| AIM OF THE TASK |
Pictures are to be dropped from the copy. Retype the listing exactly.

| PROVIDED ENTRIES |
====
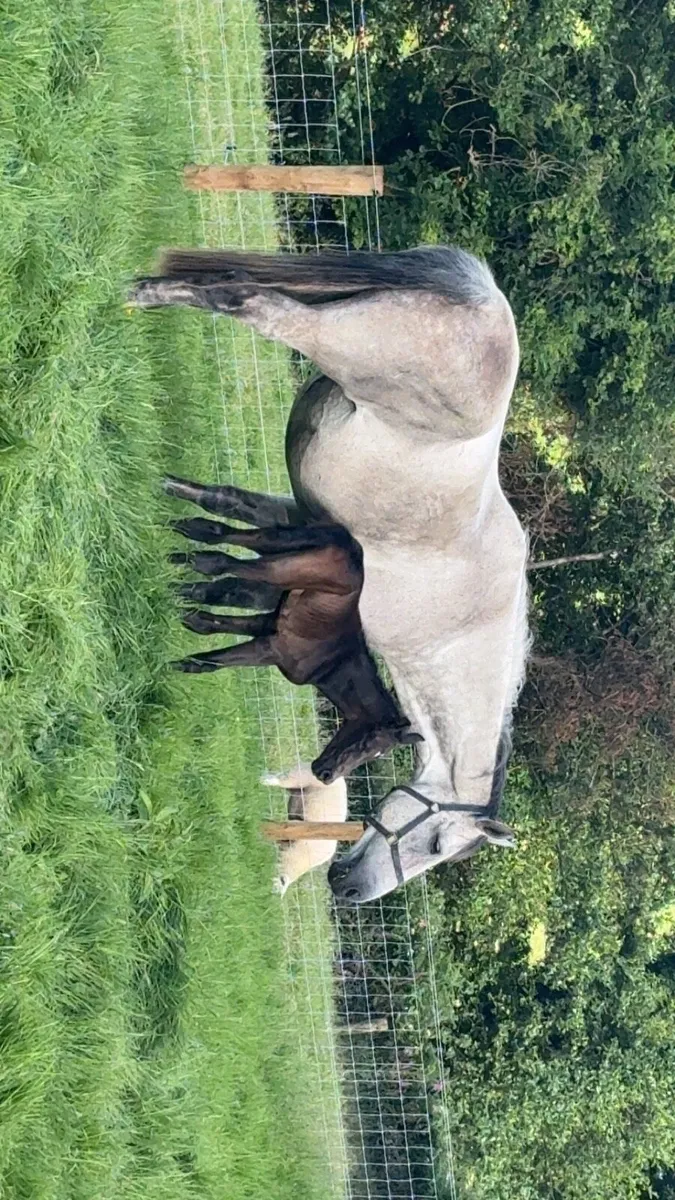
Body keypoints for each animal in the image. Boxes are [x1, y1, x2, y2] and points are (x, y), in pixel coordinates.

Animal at [165, 474, 422, 784]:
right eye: (371, 746)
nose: (325, 775)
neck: (333, 660)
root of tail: (345, 541)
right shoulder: (273, 649)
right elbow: (211, 662)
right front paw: (169, 666)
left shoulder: (268, 625)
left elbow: (208, 627)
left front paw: (182, 611)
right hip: (278, 568)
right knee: (221, 561)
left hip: (273, 544)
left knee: (219, 532)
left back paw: (177, 543)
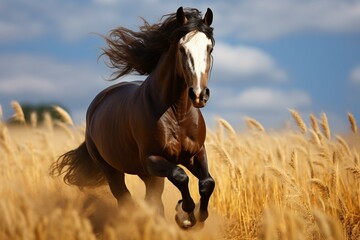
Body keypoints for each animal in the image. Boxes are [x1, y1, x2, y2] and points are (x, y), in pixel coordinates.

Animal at [49, 7, 215, 229]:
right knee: (125, 198)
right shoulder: (152, 159)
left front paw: (197, 216)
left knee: (152, 200)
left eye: (209, 48)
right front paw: (186, 214)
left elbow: (207, 183)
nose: (199, 94)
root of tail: (97, 104)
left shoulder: (195, 153)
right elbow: (180, 176)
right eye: (182, 48)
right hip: (114, 170)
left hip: (147, 174)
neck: (177, 115)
====
| RESULT FOR THIS TASK |
Body keypoints for each animal in the image. Boxes are [x1, y1, x2, y2] and points are (x, y), in pixel coordinates.

Animal at [165, 474, 422, 784]:
right eye: (371, 746)
nose: (325, 775)
neck: (333, 660)
root of tail: (345, 541)
right shoulder: (273, 649)
right elbow: (211, 662)
right front paw: (169, 666)
left shoulder: (268, 625)
left elbow: (208, 627)
left front paw: (182, 611)
right hip: (278, 568)
right knee: (221, 561)
left hip: (273, 544)
left knee: (219, 532)
left back paw: (177, 543)
Body keypoints for each animal in the image. Boxes are [x1, y1, x2, y2] and points are (x, y), in pixel coordinates.

Animal at [49, 7, 215, 229]:
right knee: (125, 198)
right shoulder: (152, 159)
left front paw: (197, 216)
left knee: (152, 200)
left eye: (209, 48)
right front paw: (186, 214)
left elbow: (207, 183)
nose: (199, 94)
root of tail: (97, 104)
left shoulder: (195, 153)
right elbow: (180, 176)
right eye: (182, 48)
right hip: (114, 170)
left hip: (147, 174)
neck: (177, 115)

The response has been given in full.